Redhawks Split On Road With Mounties

CRESSON, Pa. - La Roche softball picked up its first win in AMCC play, splitting a doubleheader with Mt. Aloysius on Tuesday.

GAME ONE: LRU 7 Mt. Aloysius 4

In the third inning, the breakthrough finally came. Brooke Murgenovich sparked it, reaching base and then using her speed to create pressure. When Maura Wade delivered a clutch RBI single, La Roche struck first. It wasn't a big inning, but it mattered—it set the tone and gave them a 1–0 edge.

Momentum, however, didn't stay put for long. In the fourth, Mt. Aloysius answered back with two runs, capitalizing on timely hitting to take a 2–1 lead. For a moment, La Roche felt the shift. The dugout tightened. The game had turned into a fight.

The fifth inning defined everything.

Iyarah Hicks and Sydney Leahy helped ignite the rally, setting the table for the top of the order. Then Brooke Murgenovich delivered again, tying the game with an RBI single. What followed was the swing that changed the entire game—Finley Hohn stepped in and crushed a bases-clearing double, driving in three runs. Just like that, La Roche flipped the game from trailing to commanding, jumping ahead 5–2.

Even when Mt. Aloysius answered with two runs of their own in the bottom half, La Roche didn't panic. They had seized control, and more importantly, they believed they could finish it.

From there, the pitching and defense held firm. Maura Wade entered in relief and shut things down, calmly navigating the final three innings to secure the save. The defense backed her up, limiting further damage despite pressure from a team that had already tallied 10 hits.

In the seventh, La Roche added insurance—the kind of finishing touch good teams deliver. Maura Wade doubled in a run, and Finley Hohn struck again with an RBI single, her fourth run driven in of the game. It was a statement: this game belonged to La Roche.

When the final out was recorded, the scoreboard read 7–4.

La Roche saw it as a complete team win—11 hits, timely execution, and resilience when momentum slipped away. Finley Hohn's four RBIs powered the offense, Brooke Murgenovich set the tone at the top, and the combination of Taylor Young and Maura Wade locked it down in the circle.

GAME TWO: Mt. Aloysius 10 LRU 7

Mt. Aloysius struck first in the opening inning, but it was the second inning that created the real challenge. A combination of timely hitting and defensive miscues led to a six-run surge. Balls found gaps, pressure mounted, and errors extended innings. By the time the dust settled, La Roche trailed 7–0, with several of those runs unearned.
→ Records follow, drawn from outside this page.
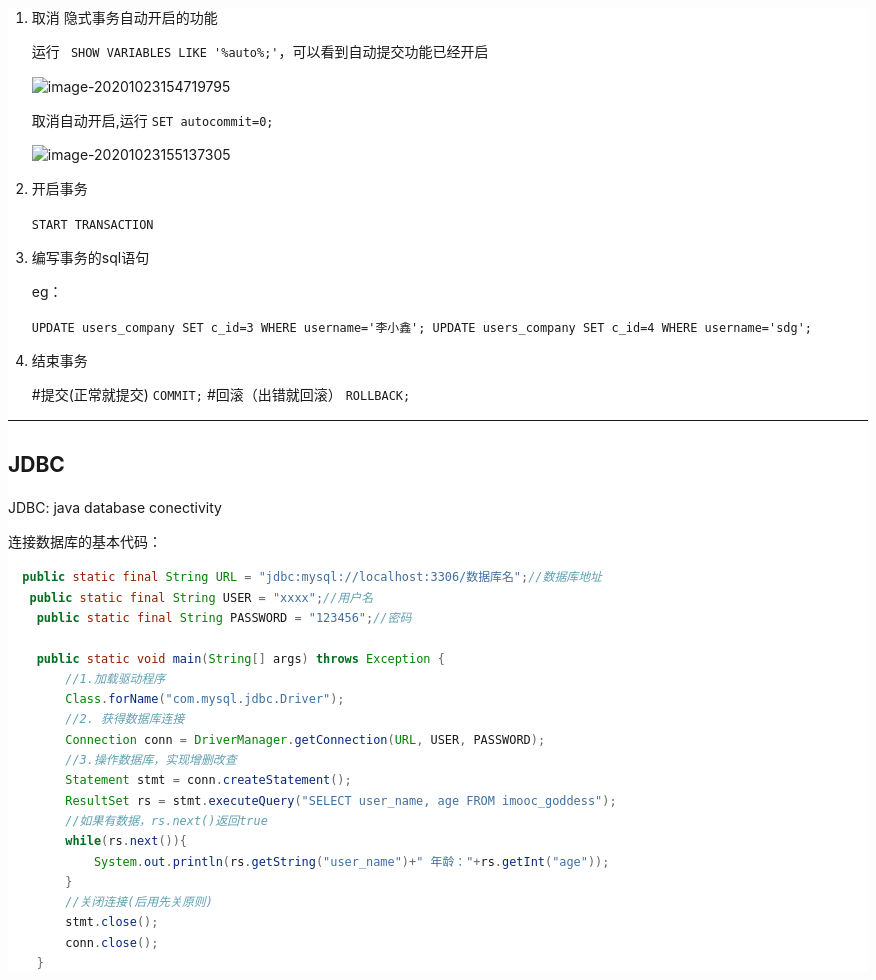    1. 取消 隐式事务自动开启的功能

      运行 ` SHOW VARIABLES LIKE '%auto%;'`，可以看到自动提交功能已经开启

      ![image-20201023154719795](https://z3.ax1x.com/2021/06/06/2UkuAU.png)

      取消自动开启,运行 `SET autocommit=0;`

      ![image-20201023155137305](https://z3.ax1x.com/2021/06/06/2Uk139.png)

   2. 开启事务

      `START TRANSACTION`

   3. 编写事务的sql语句

      eg：

      `UPDATE users_company SET c_id=3 WHERE username='李小鑫';
      UPDATE users_company SET c_id=4 WHERE username='sdg';`

   4. 结束事务

      #提交(正常就提交)
      `COMMIT;`
      #回滚（出错就回滚）
      `ROLLBACK;`

------



## JDBC

JDBC: java database conectivity

连接数据库的基本代码：

```java
  public static final String URL = "jdbc:mysql://localhost:3306/数据库名";//数据库地址
   public static final String USER = "xxxx";//用户名
    public static final String PASSWORD = "123456";//密码

    public static void main(String[] args) throws Exception {
        //1.加载驱动程序
        Class.forName("com.mysql.jdbc.Driver");
        //2. 获得数据库连接
        Connection conn = DriverManager.getConnection(URL, USER, PASSWORD);
        //3.操作数据库，实现增删改查
        Statement stmt = conn.createStatement();
        ResultSet rs = stmt.executeQuery("SELECT user_name, age FROM imooc_goddess");
        //如果有数据，rs.next()返回true
        while(rs.next()){
            System.out.println(rs.getString("user_name")+" 年龄："+rs.getInt("age"));
        }
        //关闭连接(后用先关原则)
        stmt.close();
        conn.close();
    }
```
It wasn't a lack of effort—it was a snowball effect that became difficult to stop.

But La Roche didn't fold.

In the third inning, the response came—and it came fast.

Brooke Murgenovich set things in motion, and Maura Wade delivered with an RBI double to get La Roche on the board. That moment sparked belief in the dugout. Finley Hohn followed with an RBI single, then Taylor Young added another to keep the line moving. Suddenly, the pressure flipped. When Ashlee Bair came through with a two-run single, La Roche had turned a blowout into a game, cutting the deficit to 7–5 in one explosive inning.

The energy had completely shifted.

In the fourth, La Roche kept chipping away. Maura Wade came around to score on a wild pitch, tightening the game to one run. Then in the fifth, Ashlee Bair delivered again—this time with an RBI double—tying the game at 7–7. From a seven-run hole to even, La Roche had done the hard part.

They had fought all the way back.

But baseball doesn't always reward momentum.

Mt. Aloysius answered in the bottom of the fifth with a go-ahead run, and despite La Roche's efforts to regain control, defensive struggles resurfaced in the sixth. Two more runs crossed—both unearned—stretching the lead to 10–7. In a game where La Roche outhit mistakes but couldn't escape them, those extra chances proved costly.

Offensively, La Roche did its job. The team produced 11 hits, with Maura Wade leading the way with three, while Ashlee Bair drove in three runs and sparked the comeback. Contributions came throughout the lineup, and the fight was undeniable.